# rem 870 slug gun



## jimypal (Oct 4, 2009)

i am gonna stick with the accu tips, dont wanna change a thing, they shot great out of my gun


----------



## jstfish48162 (Mar 8, 2003)

i shoot an 870 magnum with rifled barrel and simmons scope. i shoot brenneke gold magnum sabot slugs. 

i killed 2 does at 95 yards last year with this set-up. i have only shot these slugs out of this gun. i have had it for 9 years and will not change my ammo. 

within 100 yards the deer better pray for a twig in the way:evil:


----------



## sgc (Oct 21, 2007)

Skippy34 - I'm responding to Hungry Hunters post (see above) - he said "sabot slugs for a rifled barrel; rifled slugs for a smooth bore" thats what I was questioning. ????


----------



## deepbluesniper (Mar 6, 2008)

Hornady SST's are the best I have ever used inmy rifled barrels for accuracy and pure killing power (Remington 870 12ga, Beretta Pintail 12 ga., Rem 1100 20 ga.). I use a Thompson Center Shocktip in my muzzleloader (Rem 700 ML), it is the exact same bullet. I have killed 10+ deer with SST's, most dropped instantly, none took more than 10 steps. Nearest shot 12 yards, furthest (rangefinder) 131 yards.


----------



## hungry hunter (Jan 11, 2005)

sgc said:


> Skippy34 - I'm responding to Hungry Hunters post (see above) - he said "sabot slugs for a rifled barrel; rifled slugs for a smooth bore" thats what I was questioning. ????


You DO NOT want to put rifled slugs in a rifled barrel,it will just fill the rifling in the barrel with lead and create a mess. Rifled slugs are for smooth barrels. Think of it this way you only want one set of rifling,either the barrel has it or the slug has it not both.


----------



## shawnfire (Nov 5, 2005)

I bought some they are hvy bullets, i think 565 gr not sure... but for the ppl that shoot them how far out do you shoot???? I also bought sst they seem to shoot just as well but they are lighter???


----------



## Ozzman (Apr 12, 2007)

I shoot 2 3/4 Hasting's or Lightfields out of my 12 ga Browning Gold rifled barrel.

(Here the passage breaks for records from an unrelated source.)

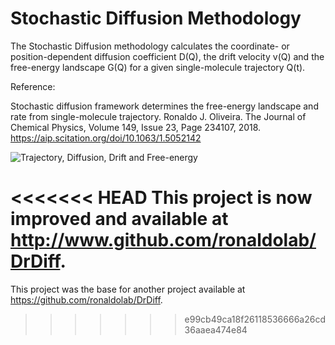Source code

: # Stochastic Diffusion Methodology
The Stochastic Diffusion methodology calculates the coordinate- or position-dependent diffusion coefficient D(Q), the drift velocity v(Q) and the free-energy landscape G(Q) for a given single-molecule trajectory Q(t).

Reference:

Stochastic diffusion framework determines the free-energy landscape and rate from single-molecule trajectory. Ronaldo J. Oliveira. The Journal of Chemical Physics, Volume 149, Issue 23, Page 234107, 2018.
https://aip.scitation.org/doi/10.1063/1.5052142

![Trajectory, Diffusion, Drift and Free-energy](https://github.com/ronaldolab/stochastic_diffusion/blob/master/Dvf.png)

<<<<<<< HEAD
This project is now improved and available at http://www.github.com/ronaldolab/DrDiff.
=======
This project was the base for another project available at https://github.com/ronaldolab/DrDiff.
>>>>>>> e99cb49ca18f26118536666a26cd36aaea474e84
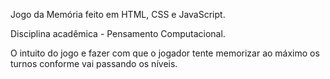 Jogo da Memória feito em HTML, CSS e JavaScript.

Disciplina acadêmica - Pensamento Computacional.

O intuito do jogo e fazer com que o jogador tente memorizar ao máximo os turnos conforme vai passando os níveis.
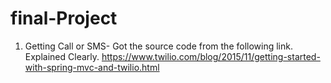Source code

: # final-Project

1. Getting Call or SMS- Got the source code from the following link. Explained Clearly.
https://www.twilio.com/blog/2015/11/getting-started-with-spring-mvc-and-twilio.html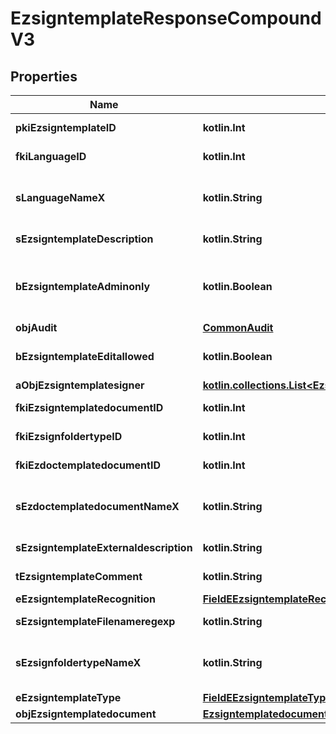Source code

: 
# EzsigntemplateResponseCompoundV3

## Properties
| Name | Type | Description | Notes |
| ------------ | ------------- | ------------- | ------------- |
| **pkiEzsigntemplateID** | **kotlin.Int** | The unique ID of the Ezsigntemplate |  |
| **fkiLanguageID** | **kotlin.Int** | The unique ID of the Language.  Valid values:  |Value|Description| |-|-| |1|French| |2|English| |  |
| **sLanguageNameX** | **kotlin.String** | The Name of the Language in the language of the requester |  |
| **sEzsigntemplateDescription** | **kotlin.String** | The description of the Ezsigntemplate |  |
| **bEzsigntemplateAdminonly** | **kotlin.Boolean** | Whether the Ezsigntemplate can be accessed by admin users only (eUserType&#x3D;Normal) |  |
| **objAudit** | [**CommonAudit**](CommonAudit.md) |  |  |
| **bEzsigntemplateEditallowed** | **kotlin.Boolean** | Whether the Ezsigntemplate if allowed to edit or not |  |
| **aObjEzsigntemplatesigner** | [**kotlin.collections.List&lt;EzsigntemplatesignerResponseCompound&gt;**](EzsigntemplatesignerResponseCompound.md) |  |  |
| **fkiEzsigntemplatedocumentID** | **kotlin.Int** | The unique ID of the Ezsigntemplatedocument |  [optional] |
| **fkiEzsignfoldertypeID** | **kotlin.Int** | The unique ID of the Ezsignfoldertype. |  [optional] |
| **fkiEzdoctemplatedocumentID** | **kotlin.Int** | The unique ID of the Ezdoctemplatedocument |  [optional] |
| **sEzdoctemplatedocumentNameX** | **kotlin.String** | The name of the Ezdoctemplatedocument in the language of the requester |  [optional] |
| **sEzsigntemplateExternaldescription** | **kotlin.String** | The external description of the Ezsigntemplate |  [optional] |
| **tEzsigntemplateComment** | **kotlin.String** | The comment of the Ezsigntemplate |  [optional] |
| **eEzsigntemplateRecognition** | [**FieldEEzsigntemplateRecognition**](FieldEEzsigntemplateRecognition.md) |  |  [optional] |
| **sEzsigntemplateFilenameregexp** | **kotlin.String** | The filename regexp of the Ezsigntemplate. |  [optional] |
| **sEzsignfoldertypeNameX** | **kotlin.String** | The name of the Ezsignfoldertype in the language of the requester |  [optional] |
| **eEzsigntemplateType** | [**FieldEEzsigntemplateType**](FieldEEzsigntemplateType.md) |  |  [optional] |
| **objEzsigntemplatedocument** | [**EzsigntemplatedocumentResponse**](EzsigntemplatedocumentResponse.md) |  |  [optional] |



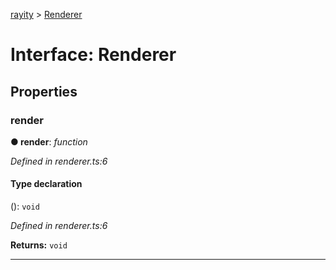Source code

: [rayity](../README.md) > [Renderer](../interfaces/renderer.md)



# Interface: Renderer


## Properties
<a id="render"></a>

###  render

**●  render**:  *function* 

*Defined in renderer.ts:6*


#### Type declaration
(): `void`


*Defined in renderer.ts:6*





**Returns:** `void`






___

Both rounds spot on at 100 yds 2.5" groupings

Hastings makes one very large hole, 1 1/8 or 1 1/4 oz, $9.99 a box of five at Dunhams!

My old 20 ga 870 Loves Lightfields or Remington Copper solids, spot on at 75 yds out of a hastings rifled barrel, never had a flier.

Ozzman


----------



## Rustic (Oct 13, 2010)

This post is exactly what I'm looking for. 
Thanks


----------



## kbkrause (Feb 12, 2002)

turkey bob said:


> 7.49 a box gandre mountain. gun loves them deer hate them


My gun loves em too. Good group at 100 yds.


----------